JPMCC 2007-C1 Grasslawn Lodging, LLC v. Transwest Resort Properties, Inc. (In re Transwest Resort Properties, Inc.)

554 B.R. 894
CourtDistrict Court, D. Arizona
DecidedJune 22, 2016
DocketCase No. 4:12-cv-00024-RCC (Lead Case); Consolidated with Appeal Case No. 4:12-cv-00121-RCC; On appeal from Chapter 11 Case No. 4:10-bk-37134-EWH; Jointly Administered With Case Nos.: 4:10-bk-37160-EWH, 4:10-bk-37170-EWH, 4:10-bk-37151-EWH, 4:10-bk-37145-EWH
StatusPublished
Cited by2 cases

This text of 554 B.R. 894 (JPMCC 2007-C1 Grasslawn Lodging, LLC v. Transwest Resort Properties, Inc. (In re Transwest Resort Properties, Inc.)) is published on Counsel Stack Legal Research, covering District Court, D. Arizona primary law. Counsel Stack provides free access to over 12 million legal documents including statutes, case law, regulations, and constitutions.

Bluebook
JPMCC 2007-C1 Grasslawn Lodging, LLC v. Transwest Resort Properties, Inc. (In re Transwest Resort Properties, Inc.), 554 B.R. 894 (D. Ariz. 2016).

Opinion

ORDER

Raner C. Collins, Chief United States District Judge

Pending before this Court is Appellant JPMCC 2007-C1 Grasslawn Lodging, LLC’s (“Lender”) appeal of the Bankruptcy Court for the District of Arizona’s holding that 11 U.S.C. § 1111(b) allows a due-on-sale clause to have a ten year exception and that 11 U.S.C. § 1129(a)(10) applies on a “per-plan” basis before confirming the plan. Previously, this Court held that Lender’s contentions were equitably moot. The Ninth Circuit held that Lender’s contentions were not equitably moot then reversed and remanded the case for further proceedings. For the foregoing reasons, this Court holds that 11 U.S.C. § 1111(b) does not require a due-on-sale clause and that 11 U.S.C. § 1129(a)(10) applies on a per-plan basis.

I.

A. Background

In 2007, five related entities acquired the Westin Hilton Head Resort and Spa and the Westin La Paloma Resort and Country Club. The five entities (collectively “Debtors”) were: Transwest Hilton Head Property, LLC, and Transwest Tucson Property, LLC (collectively “Operating Debtors”); Transwest Hilton Head II, LLC, and Transwest Tucson II, LLC (collectively “Mezzanine Debtors”); and Tran-swest Resort Properties, Inc. (“Holding Company Debtor”). The Holding Company Debtor was the sole owner of the Mezzanine Debtors. The Mezzanine Debtors, in turn, were each the sole owners of the Operating Debtors, which owned and operated the respective resorts.

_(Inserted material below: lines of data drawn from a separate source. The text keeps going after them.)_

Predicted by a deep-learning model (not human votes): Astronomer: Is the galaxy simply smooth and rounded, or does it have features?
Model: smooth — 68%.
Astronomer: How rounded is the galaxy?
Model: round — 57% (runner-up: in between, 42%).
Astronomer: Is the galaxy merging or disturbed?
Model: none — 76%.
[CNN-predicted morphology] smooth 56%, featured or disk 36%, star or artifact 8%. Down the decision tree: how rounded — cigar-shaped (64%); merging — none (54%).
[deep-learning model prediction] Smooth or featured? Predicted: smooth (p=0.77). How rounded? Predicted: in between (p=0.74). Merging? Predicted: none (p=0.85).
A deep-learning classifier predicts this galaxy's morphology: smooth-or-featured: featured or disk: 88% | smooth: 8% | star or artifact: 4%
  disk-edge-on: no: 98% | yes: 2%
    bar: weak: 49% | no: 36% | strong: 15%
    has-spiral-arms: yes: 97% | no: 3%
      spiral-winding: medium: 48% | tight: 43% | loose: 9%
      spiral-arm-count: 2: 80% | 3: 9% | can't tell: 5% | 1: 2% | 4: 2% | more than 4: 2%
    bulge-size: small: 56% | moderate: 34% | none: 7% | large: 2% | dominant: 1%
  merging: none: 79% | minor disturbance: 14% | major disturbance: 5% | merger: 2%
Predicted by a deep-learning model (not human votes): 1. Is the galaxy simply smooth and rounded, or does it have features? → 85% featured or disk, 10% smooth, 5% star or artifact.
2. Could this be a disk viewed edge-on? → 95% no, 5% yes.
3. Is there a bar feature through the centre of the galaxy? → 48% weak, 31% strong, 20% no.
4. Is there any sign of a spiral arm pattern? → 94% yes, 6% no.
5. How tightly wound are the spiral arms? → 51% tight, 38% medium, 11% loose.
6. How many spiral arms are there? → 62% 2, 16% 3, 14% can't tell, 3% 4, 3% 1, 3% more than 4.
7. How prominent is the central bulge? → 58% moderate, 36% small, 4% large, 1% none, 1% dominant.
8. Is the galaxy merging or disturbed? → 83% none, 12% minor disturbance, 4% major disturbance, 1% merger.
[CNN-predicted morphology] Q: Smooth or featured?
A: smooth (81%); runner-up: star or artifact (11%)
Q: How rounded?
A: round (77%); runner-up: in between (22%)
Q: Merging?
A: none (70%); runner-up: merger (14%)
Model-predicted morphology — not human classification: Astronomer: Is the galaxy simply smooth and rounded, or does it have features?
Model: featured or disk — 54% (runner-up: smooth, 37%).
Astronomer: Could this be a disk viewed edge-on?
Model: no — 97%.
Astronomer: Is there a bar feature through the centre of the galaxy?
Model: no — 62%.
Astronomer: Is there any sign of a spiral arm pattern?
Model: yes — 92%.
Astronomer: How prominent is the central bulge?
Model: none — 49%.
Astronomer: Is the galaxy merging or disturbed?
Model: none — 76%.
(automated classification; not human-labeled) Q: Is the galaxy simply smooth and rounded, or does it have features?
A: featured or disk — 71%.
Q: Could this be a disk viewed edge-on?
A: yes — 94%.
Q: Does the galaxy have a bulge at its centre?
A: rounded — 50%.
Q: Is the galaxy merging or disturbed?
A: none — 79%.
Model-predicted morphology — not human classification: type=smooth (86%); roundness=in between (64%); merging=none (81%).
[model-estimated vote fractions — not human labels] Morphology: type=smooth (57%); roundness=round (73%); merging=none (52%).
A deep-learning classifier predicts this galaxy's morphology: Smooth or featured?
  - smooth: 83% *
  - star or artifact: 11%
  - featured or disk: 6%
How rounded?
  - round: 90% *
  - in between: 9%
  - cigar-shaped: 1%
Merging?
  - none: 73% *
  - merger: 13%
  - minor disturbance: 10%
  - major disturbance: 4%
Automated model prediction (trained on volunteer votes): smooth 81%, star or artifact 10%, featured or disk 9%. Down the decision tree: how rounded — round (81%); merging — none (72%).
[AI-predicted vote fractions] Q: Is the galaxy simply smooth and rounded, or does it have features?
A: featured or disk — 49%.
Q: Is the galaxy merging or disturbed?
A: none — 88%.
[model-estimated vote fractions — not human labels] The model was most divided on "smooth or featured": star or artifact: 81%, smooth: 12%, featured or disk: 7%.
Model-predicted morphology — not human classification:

The hotel acquisitions were financed by a $209 million mortgage loan to the Operating Debtors that was secured by liens on the two hotels and a $21.5 million loan to the Mezzanine Debtors secured by liens on the ownership interests in the Operating Debtors.

In 2010, Debtors filed Chapter 11 petitions and the five cases were jointly administered but not substantively consolidated. Lender, who acquired the mortgage loan before Debtors filed for bankruptcy, filed a proof of claim in the bankruptcy proceeding for $209 million. PIM Ashford Subsidiary I LLC, who acquired the mezzanine loan in 2008, filed two proofs of [897]*897claim totaling $39 million. Debtors and Lender stipulated that the value of the two resorts was $92 million.

B. Reorganization Plans

Debtor’s joint plan of reorganization proposed to cancel the Mezzanine Debtors’ equity interest in the Operating Debtors and to dissolve the Mezzanine Debtors. Southwest Value Partners Fund XV, LP (“SWVP”) would then invest no less than $30 million and would also become the sole owner of the Operating Debtors.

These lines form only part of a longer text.